**Action item**
Span requested from the data below: the line with "por detrás del vehículo" through the line with "черные и цветные металлы", both included. Give only these lines again, exactly, and leave every picture out.

**Input for this task**
* * *

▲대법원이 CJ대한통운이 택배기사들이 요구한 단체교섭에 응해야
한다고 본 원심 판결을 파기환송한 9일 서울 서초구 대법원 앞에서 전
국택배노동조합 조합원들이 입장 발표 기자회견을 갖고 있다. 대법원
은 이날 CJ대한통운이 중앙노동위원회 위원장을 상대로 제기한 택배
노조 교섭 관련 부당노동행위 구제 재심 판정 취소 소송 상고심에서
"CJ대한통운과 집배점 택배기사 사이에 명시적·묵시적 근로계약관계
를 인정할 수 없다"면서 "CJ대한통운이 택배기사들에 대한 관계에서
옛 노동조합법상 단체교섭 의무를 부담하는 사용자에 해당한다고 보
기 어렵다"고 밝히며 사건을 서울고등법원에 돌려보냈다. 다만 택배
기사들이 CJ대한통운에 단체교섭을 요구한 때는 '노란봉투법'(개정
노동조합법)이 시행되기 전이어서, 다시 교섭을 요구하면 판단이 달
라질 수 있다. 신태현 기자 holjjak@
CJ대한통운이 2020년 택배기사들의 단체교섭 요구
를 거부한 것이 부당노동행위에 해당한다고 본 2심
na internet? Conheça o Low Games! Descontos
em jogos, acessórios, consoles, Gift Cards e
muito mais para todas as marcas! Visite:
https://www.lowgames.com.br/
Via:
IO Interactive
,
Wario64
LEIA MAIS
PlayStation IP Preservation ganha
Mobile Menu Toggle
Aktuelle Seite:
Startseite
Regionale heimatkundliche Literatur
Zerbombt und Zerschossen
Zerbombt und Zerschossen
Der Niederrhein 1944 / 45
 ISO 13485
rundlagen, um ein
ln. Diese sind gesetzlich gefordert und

* * *

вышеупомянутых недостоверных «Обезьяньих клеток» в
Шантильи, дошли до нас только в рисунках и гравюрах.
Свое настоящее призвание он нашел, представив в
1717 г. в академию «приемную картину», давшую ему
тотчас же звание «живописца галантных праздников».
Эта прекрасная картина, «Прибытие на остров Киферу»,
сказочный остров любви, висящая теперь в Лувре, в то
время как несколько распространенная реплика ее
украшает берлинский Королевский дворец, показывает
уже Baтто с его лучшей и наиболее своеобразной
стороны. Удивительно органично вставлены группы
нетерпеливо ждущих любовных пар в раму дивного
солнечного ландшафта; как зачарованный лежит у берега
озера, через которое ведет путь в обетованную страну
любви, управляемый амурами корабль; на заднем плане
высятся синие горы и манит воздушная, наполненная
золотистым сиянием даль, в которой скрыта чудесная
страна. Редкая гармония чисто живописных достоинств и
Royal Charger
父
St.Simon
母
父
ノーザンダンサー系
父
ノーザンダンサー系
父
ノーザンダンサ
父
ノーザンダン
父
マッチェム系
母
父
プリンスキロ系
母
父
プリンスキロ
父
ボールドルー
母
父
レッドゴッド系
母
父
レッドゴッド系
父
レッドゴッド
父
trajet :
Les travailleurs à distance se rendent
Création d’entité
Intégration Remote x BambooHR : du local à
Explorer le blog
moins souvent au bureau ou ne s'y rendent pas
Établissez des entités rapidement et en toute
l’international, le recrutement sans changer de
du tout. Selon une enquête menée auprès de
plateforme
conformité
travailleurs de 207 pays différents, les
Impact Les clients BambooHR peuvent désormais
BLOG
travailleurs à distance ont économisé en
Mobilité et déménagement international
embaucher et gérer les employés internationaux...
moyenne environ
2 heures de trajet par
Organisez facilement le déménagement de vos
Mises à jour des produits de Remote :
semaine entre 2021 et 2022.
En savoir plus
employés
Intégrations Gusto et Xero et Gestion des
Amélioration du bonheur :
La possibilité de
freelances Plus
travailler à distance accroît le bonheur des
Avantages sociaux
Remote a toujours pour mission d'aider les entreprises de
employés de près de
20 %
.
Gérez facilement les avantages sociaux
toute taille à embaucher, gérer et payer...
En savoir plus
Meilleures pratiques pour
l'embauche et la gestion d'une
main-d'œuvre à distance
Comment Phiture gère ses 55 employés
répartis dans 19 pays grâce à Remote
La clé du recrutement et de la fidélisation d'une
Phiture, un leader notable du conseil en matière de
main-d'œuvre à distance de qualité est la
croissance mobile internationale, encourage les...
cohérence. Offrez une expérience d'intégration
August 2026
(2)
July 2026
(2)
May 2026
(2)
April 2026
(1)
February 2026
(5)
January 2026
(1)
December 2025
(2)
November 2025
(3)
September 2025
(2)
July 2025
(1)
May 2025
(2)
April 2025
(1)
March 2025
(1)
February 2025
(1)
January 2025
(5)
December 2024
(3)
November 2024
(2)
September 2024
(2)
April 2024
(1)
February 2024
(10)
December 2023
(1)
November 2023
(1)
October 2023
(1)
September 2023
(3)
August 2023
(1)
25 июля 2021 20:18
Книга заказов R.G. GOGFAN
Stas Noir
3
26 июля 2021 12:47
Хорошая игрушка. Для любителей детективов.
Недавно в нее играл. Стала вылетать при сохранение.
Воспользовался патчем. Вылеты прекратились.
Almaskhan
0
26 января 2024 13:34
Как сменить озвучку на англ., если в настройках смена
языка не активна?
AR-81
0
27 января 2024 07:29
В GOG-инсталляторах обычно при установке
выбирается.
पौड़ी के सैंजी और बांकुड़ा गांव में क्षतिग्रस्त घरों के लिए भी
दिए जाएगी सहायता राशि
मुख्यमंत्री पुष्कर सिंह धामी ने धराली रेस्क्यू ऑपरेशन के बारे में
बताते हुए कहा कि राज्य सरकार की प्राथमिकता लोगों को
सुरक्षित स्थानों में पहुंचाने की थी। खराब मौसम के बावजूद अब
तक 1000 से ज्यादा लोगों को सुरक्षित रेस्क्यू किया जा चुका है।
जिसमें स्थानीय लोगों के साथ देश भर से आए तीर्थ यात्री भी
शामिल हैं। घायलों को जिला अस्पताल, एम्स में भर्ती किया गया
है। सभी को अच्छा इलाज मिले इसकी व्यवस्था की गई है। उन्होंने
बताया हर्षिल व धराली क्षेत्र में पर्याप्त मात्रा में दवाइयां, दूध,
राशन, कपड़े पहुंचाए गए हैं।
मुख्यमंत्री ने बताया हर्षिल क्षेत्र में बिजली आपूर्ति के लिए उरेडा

* * *

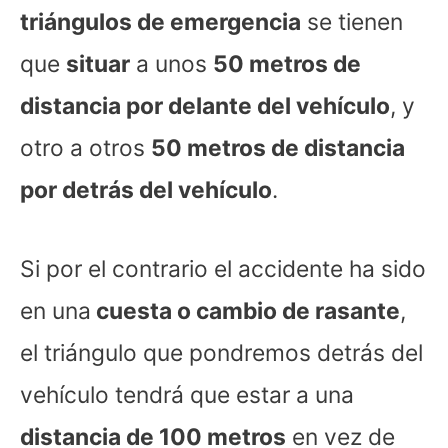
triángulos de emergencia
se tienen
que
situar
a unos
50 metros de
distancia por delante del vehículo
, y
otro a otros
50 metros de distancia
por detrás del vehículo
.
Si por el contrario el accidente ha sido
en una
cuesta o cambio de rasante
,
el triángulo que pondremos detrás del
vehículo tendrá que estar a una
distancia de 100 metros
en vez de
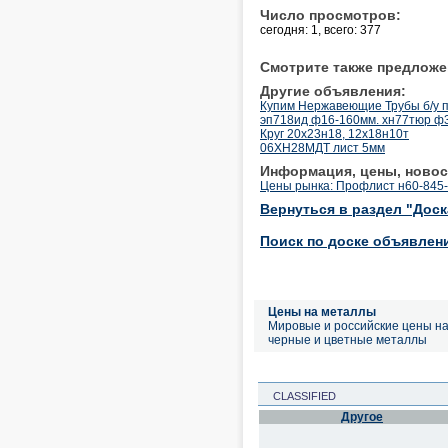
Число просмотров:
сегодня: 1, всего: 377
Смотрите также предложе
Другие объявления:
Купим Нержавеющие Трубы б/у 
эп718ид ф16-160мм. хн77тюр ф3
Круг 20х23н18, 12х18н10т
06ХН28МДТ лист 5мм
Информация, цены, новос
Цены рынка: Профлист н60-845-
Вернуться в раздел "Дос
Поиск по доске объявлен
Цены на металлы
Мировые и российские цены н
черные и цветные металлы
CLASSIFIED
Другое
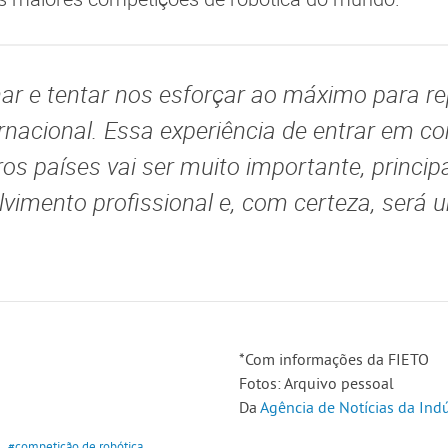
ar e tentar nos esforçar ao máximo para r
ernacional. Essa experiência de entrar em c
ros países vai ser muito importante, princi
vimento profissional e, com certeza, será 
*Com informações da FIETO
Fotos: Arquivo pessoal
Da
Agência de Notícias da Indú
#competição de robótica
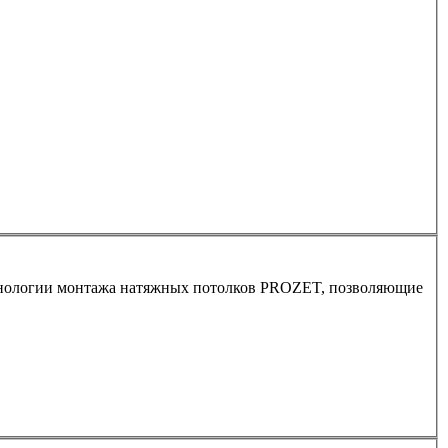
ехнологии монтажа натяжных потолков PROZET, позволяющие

* * *

**Answer to the exercise**
por detrás del vehículo
.
Si por el contrario el accidente ha sido
en una
cuesta o cambio de rasante
,
el triángulo que pondremos detrás del
vehículo tendrá que estar a una
distancia de 100 metros
en vez de
Число просмотров:
сегодня: 1, всего: 377
Смотрите также предложе
Другие объявления:
Купим Нержавеющие Трубы б/у 
эп718ид ф16-160мм. хн77тюр ф3
Круг 20х23н18, 12х18н10т
06ХН28МДТ лист 5мм
Информация, цены, новос
Цены рынка: Профлист н60-845-
Вернуться в раздел "Дос
Поиск по доске объявлен
Цены на металлы
Мировые и российские цены н
черные и цветные металлы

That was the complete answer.